This summer I learned that there is a difference between being depressed and being anxious. For the life of me, I can't tell which one I'm feeling this morning. "Danxious?" "Aepressed?"
I just know that yesterday I came home after a good, productive day at work feeling lonely and friendless even though in the last two days I've been invited to a house warming party and a Farewell party by two separate friends. One is on Saturday and the other is on Sunday. I will see other friends at both parties. Another friend called me on Sunday to go to the beach. Since I never check my cell phone, I didn't get the message until the next day. My best friend wants to do dinner during the week.
People may not be pounding on my door to be my friend... but I am not as friendless as my depressed mind wants me to believe. When I post in threads here on CF... I have a bad habit of being a thread killer. I'm usually the last to post in most of the threads I've been in... and I can't figure out why. Given that I am usually in a daily struggle with either depression or anxiety or BOTH, most of the threads on CF that are all light and fluffy don't appeal to me. I honestly don't CARE what people had for breakfast or what hobbies people have. I don't EAT breakfast and when I'm depressed I don't have any hobbies. I haven't had any hobbies in a long time.
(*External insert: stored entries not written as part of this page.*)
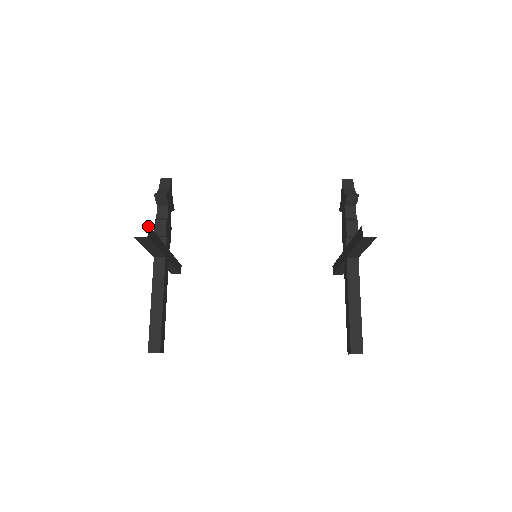
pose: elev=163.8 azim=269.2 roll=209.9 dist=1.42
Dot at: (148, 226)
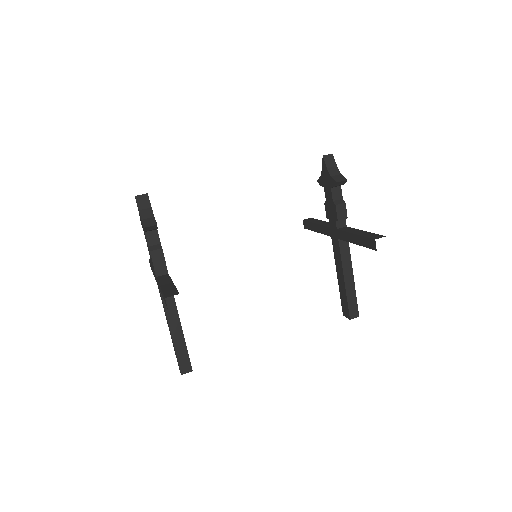
Dot at: occluded
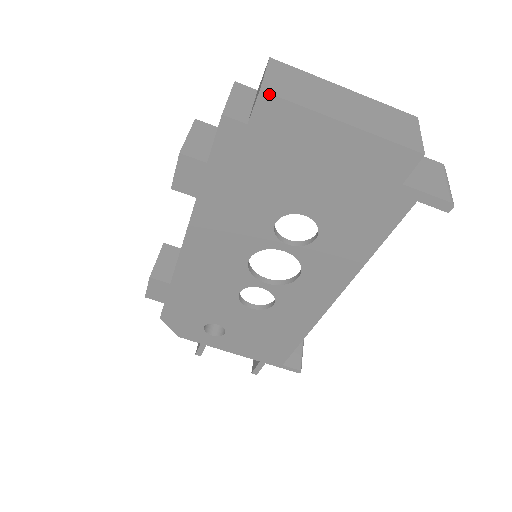
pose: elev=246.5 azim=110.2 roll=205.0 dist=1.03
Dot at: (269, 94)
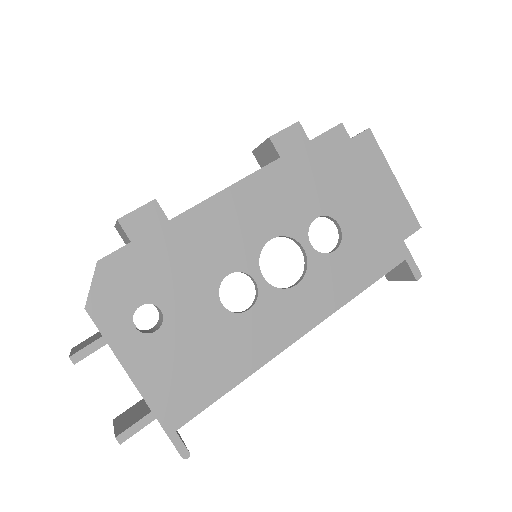
Dot at: (372, 133)
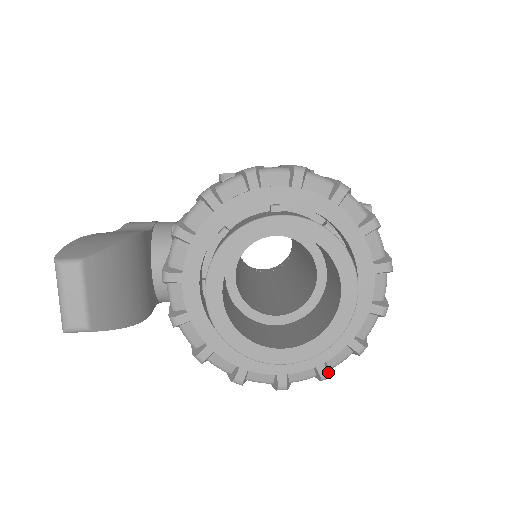
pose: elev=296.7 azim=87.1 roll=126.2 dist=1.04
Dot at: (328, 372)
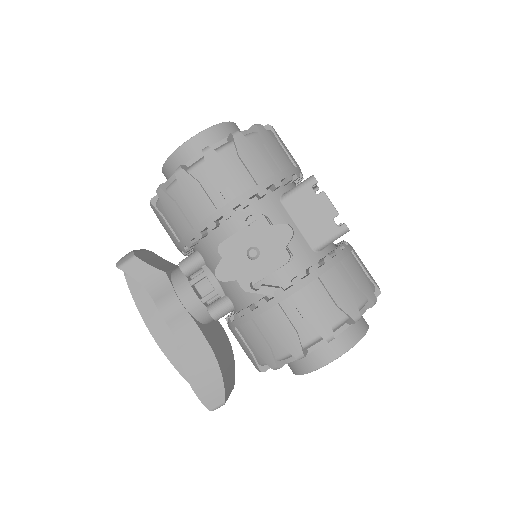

CF used to be home. Now I feel lonely here too. There are a few people with whom I connect and I praise God for them. Maharg, Fireaboss, LostnFound, encouraging_angel (??)... you are the only ones here who seem to care about me and I am thankful to God that you do.
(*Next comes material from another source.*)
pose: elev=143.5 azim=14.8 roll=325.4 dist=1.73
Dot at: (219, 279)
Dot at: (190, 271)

Leaving CF is not an option. Where would I go at 3am when I'm stressed out, crying, and can't breathe? I could pray by myself... but I'd rather air my thoughts to get them out of my head. I'd rather get whatever believers who are reading my words to pray for me. Too often my prayers turn into axiety/worry sessions... or worse, I go to sleep mid-prayer. Or I start thinking about what I'm going to feed the dog. Oh, I just remembered another dream.
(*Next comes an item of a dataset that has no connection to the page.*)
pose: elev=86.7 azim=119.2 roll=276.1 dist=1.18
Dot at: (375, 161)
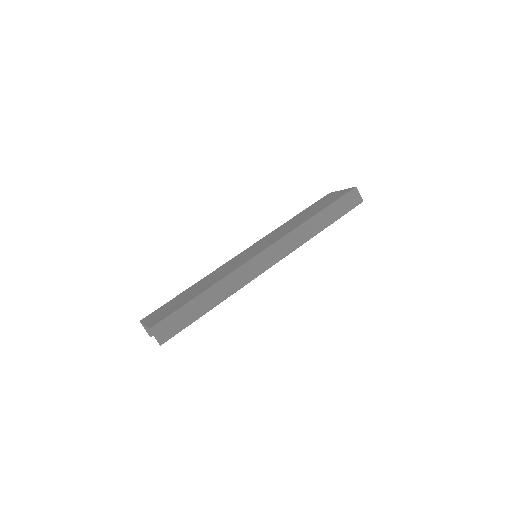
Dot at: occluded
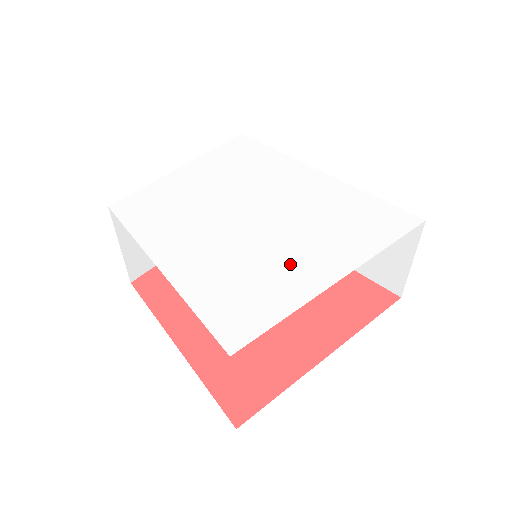
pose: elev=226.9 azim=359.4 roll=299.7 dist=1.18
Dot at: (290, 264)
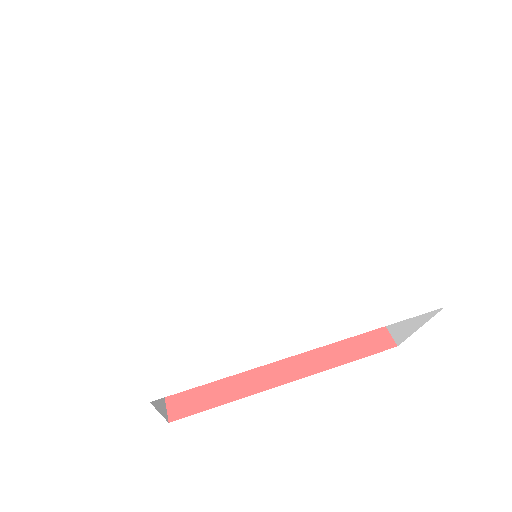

Much of my stress/anxiety/worry/depression right now stems from situations that I can't change and fear of the future. My home and my job are what cause me to lose the most amount of sleep. I need prayer. I'm not sure exactly where or when I started to believe that I am a failure... but it's a lie. God does not make failures. I may have failed at many things... but that just means that I've TRIED many things. Some people coast through life never having tried anything. My life has not been cookie cutter. When I do die, my life won't be full of regrets over things not done.
Lord? How do I live my life? I want to glorify you and I don't think that has to be to the exclusion of my own happiness. I will no longer be a martyr in the name of failure. Words of failure or judgements that people have spoken into my life? I no longer receive those words. Other people's opinions of me can't matter more to me than your's. Let your view of me be the only view I see.